Your assignment:
Reproduce each of the lines below verbatim, leaving out the pictures.

Given information:

>>>>

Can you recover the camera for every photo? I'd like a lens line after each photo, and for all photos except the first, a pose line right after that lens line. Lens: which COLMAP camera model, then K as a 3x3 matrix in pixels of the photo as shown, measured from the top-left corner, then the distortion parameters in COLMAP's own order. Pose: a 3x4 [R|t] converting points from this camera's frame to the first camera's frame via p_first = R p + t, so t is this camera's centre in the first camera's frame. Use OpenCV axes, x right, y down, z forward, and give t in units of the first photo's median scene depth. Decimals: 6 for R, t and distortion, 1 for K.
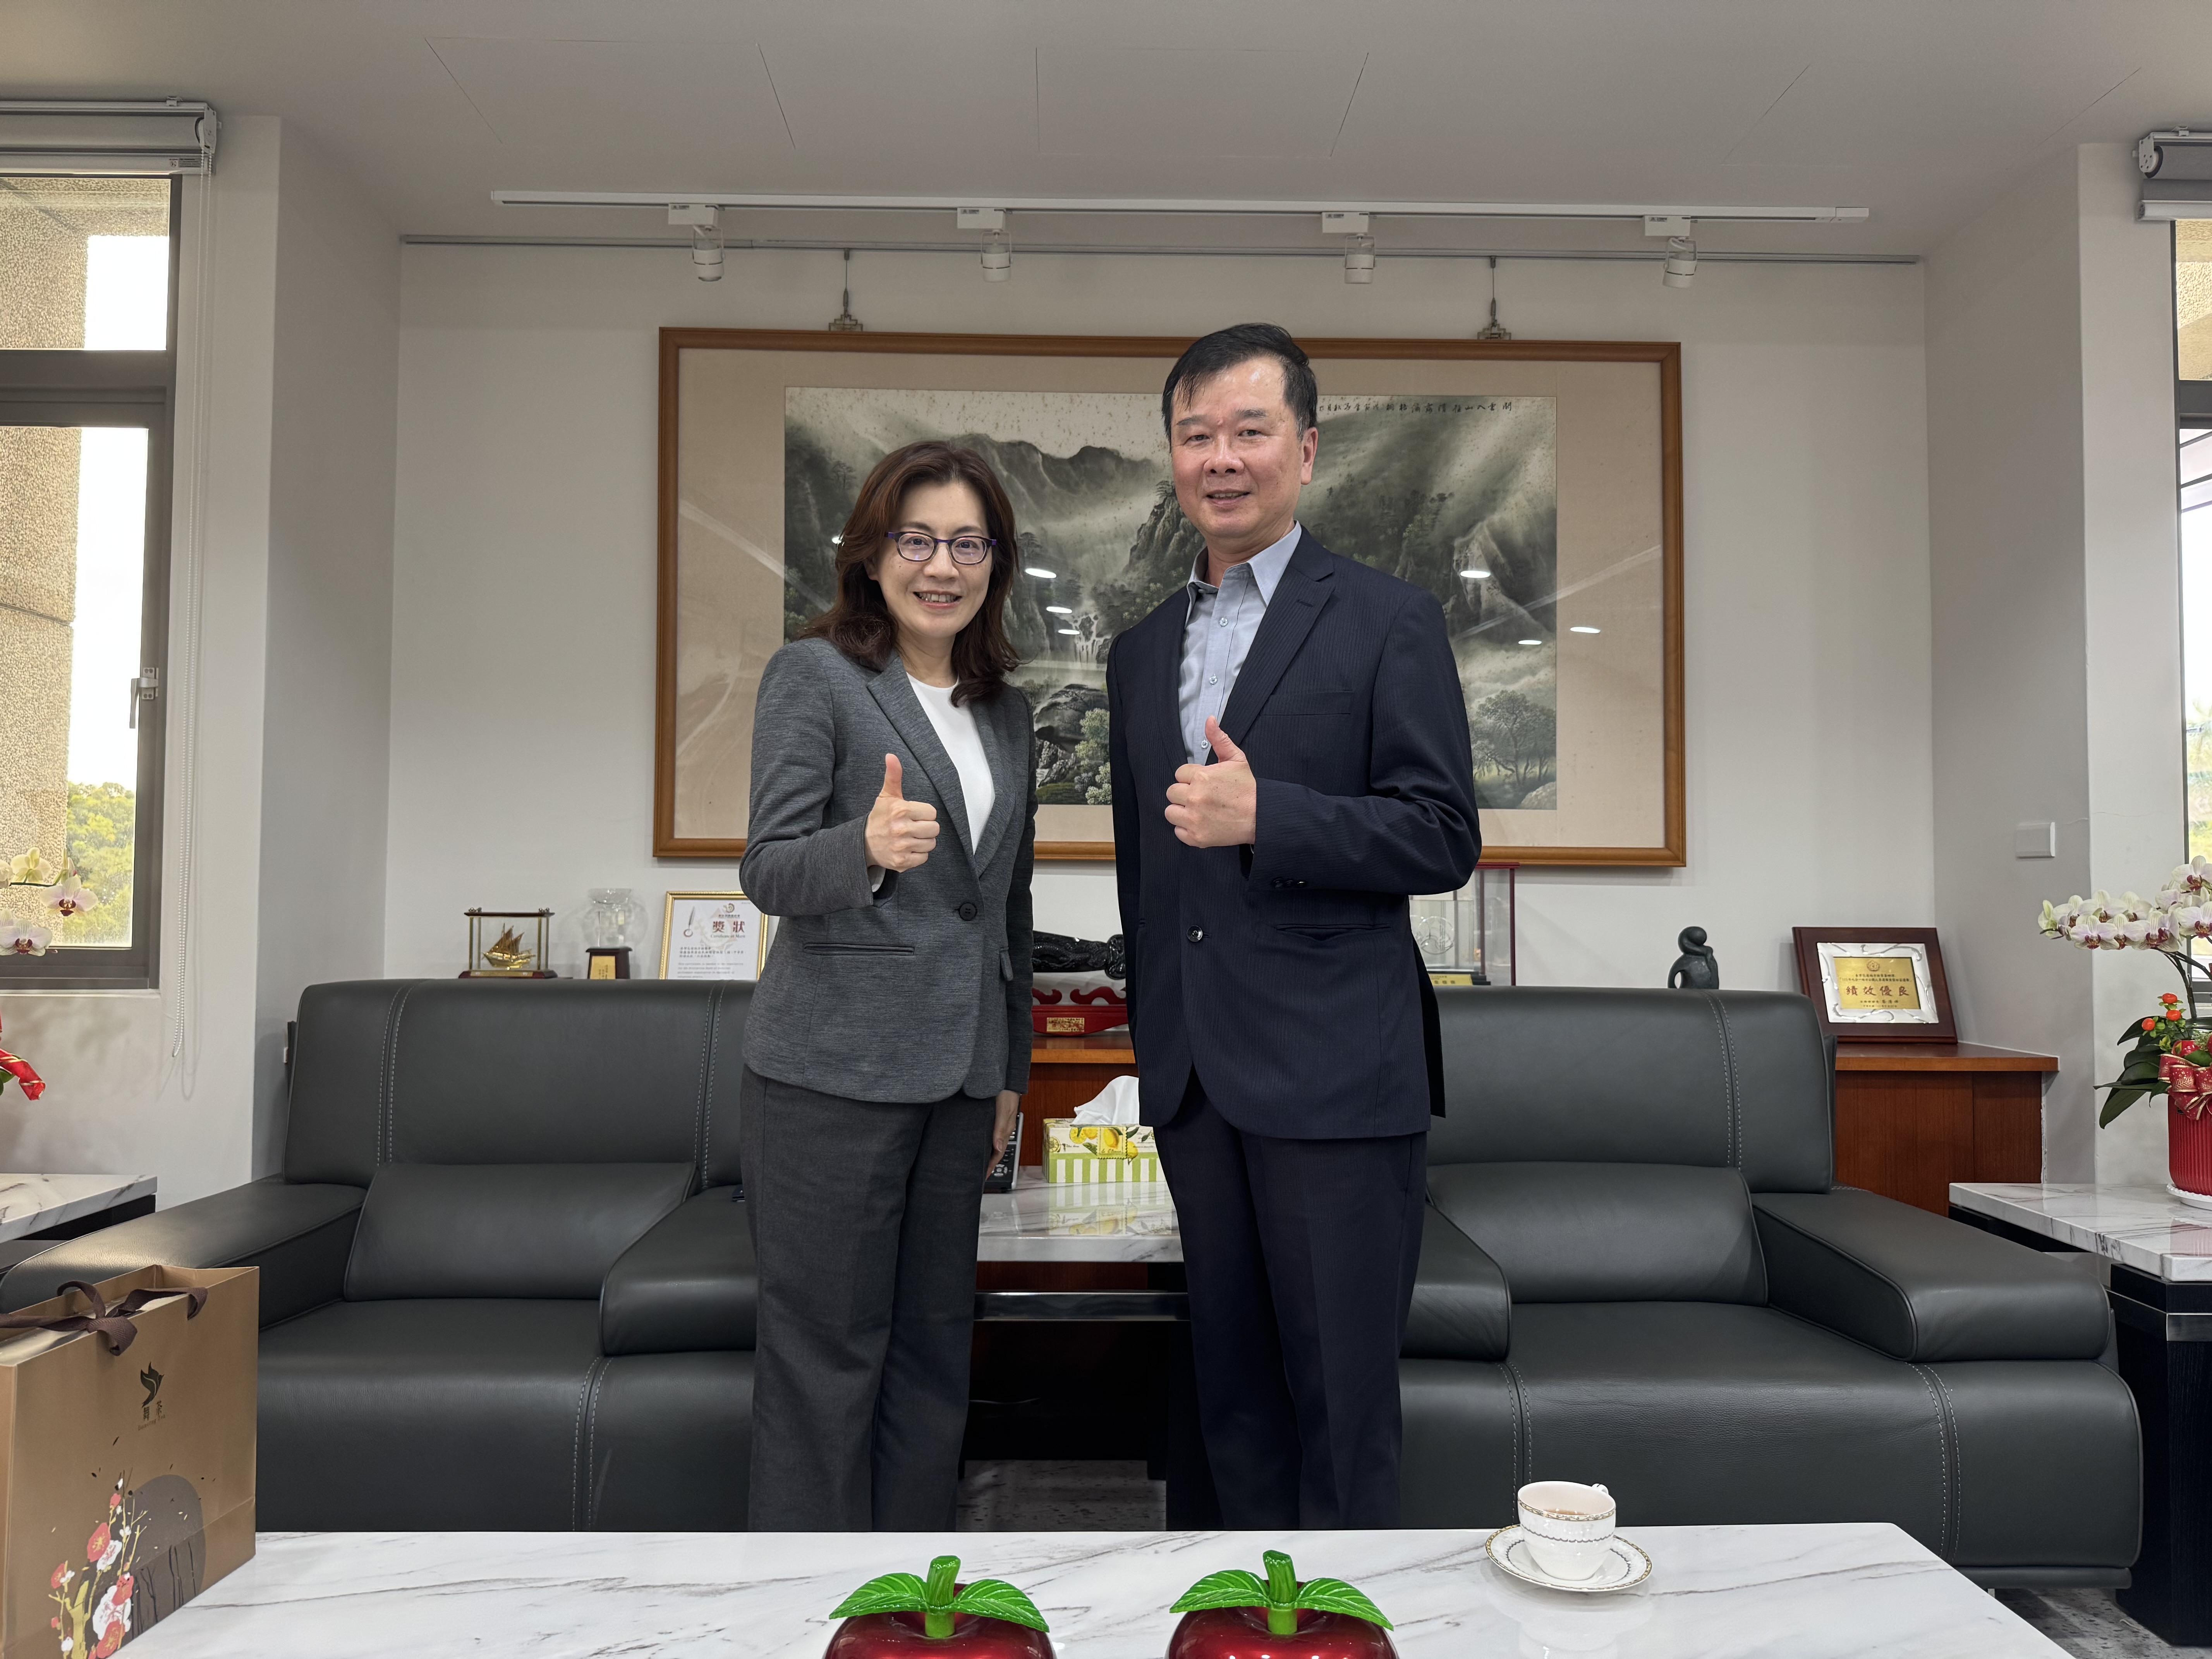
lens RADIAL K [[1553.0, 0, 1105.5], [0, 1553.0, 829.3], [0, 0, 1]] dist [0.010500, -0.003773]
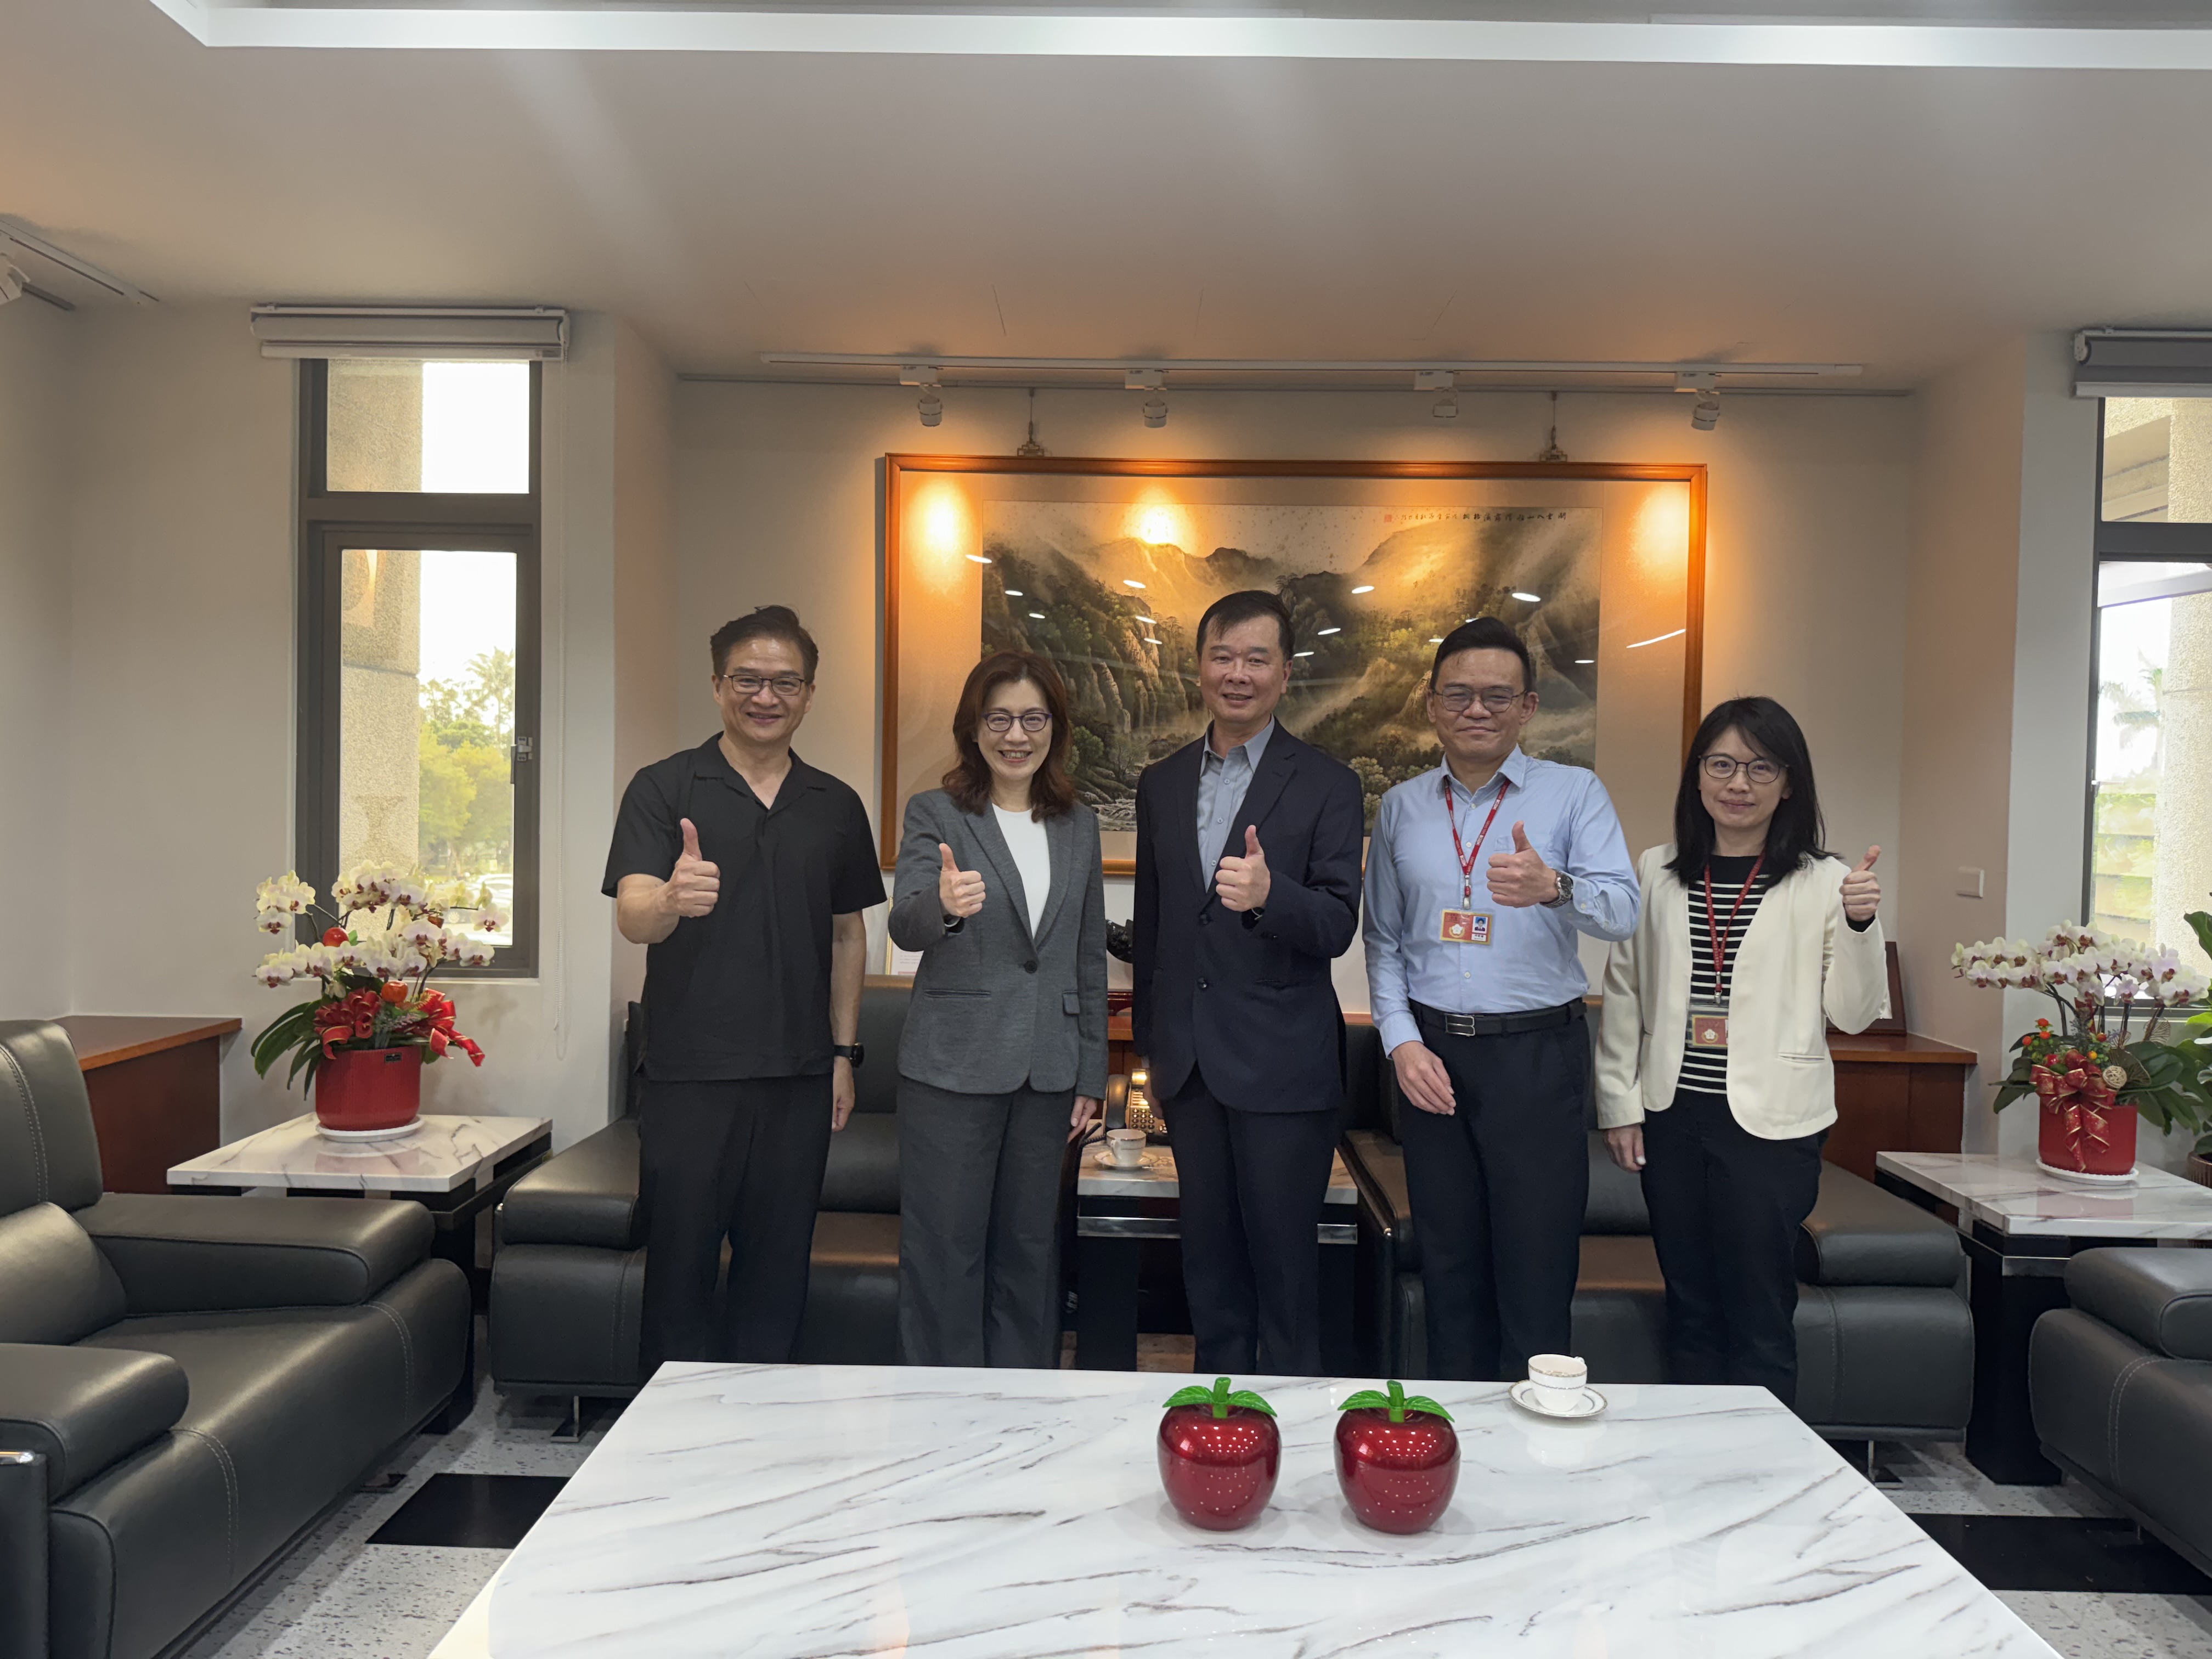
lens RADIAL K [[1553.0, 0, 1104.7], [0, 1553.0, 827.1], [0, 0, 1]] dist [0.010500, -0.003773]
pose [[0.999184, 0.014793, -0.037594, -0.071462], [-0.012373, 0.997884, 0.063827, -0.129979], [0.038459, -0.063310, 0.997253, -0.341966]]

<<<<

Your response:
Can you recover the camera for every photo? I'd like a lens line after each photo, and for all photos except the first, a pose line right after that lens line. Lens: which COLMAP camera model, then K as a 3x3 matrix in pixels of the photo as shown, measured from the top-left corner, then the distortion parameters in COLMAP's own order. Pose: a 3x4 [R|t] converting points from this camera's frame to the first camera's frame via p_first = R p + t, so t is this camera's centre in the first camera's frame. Use OpenCV axes, x right, y down, z forward, and give t in units of the first photo's median scene depth. Decimals: 6 for R, t and distortion, 1 for K.
lens RADIAL K [[1553.0, 0, 1105.5], [0, 1553.0, 829.3], [0, 0, 1]] dist [0.010500, -0.003773]
lens RADIAL K [[1553.0, 0, 1104.7], [0, 1553.0, 827.1], [0, 0, 1]] dist [0.010500, -0.003773]
pose [[0.999184, 0.014793, -0.037594, -0.071462], [-0.012373, 0.997884, 0.063827, -0.129979], [0.038459, -0.063310, 0.997253, -0.341966]]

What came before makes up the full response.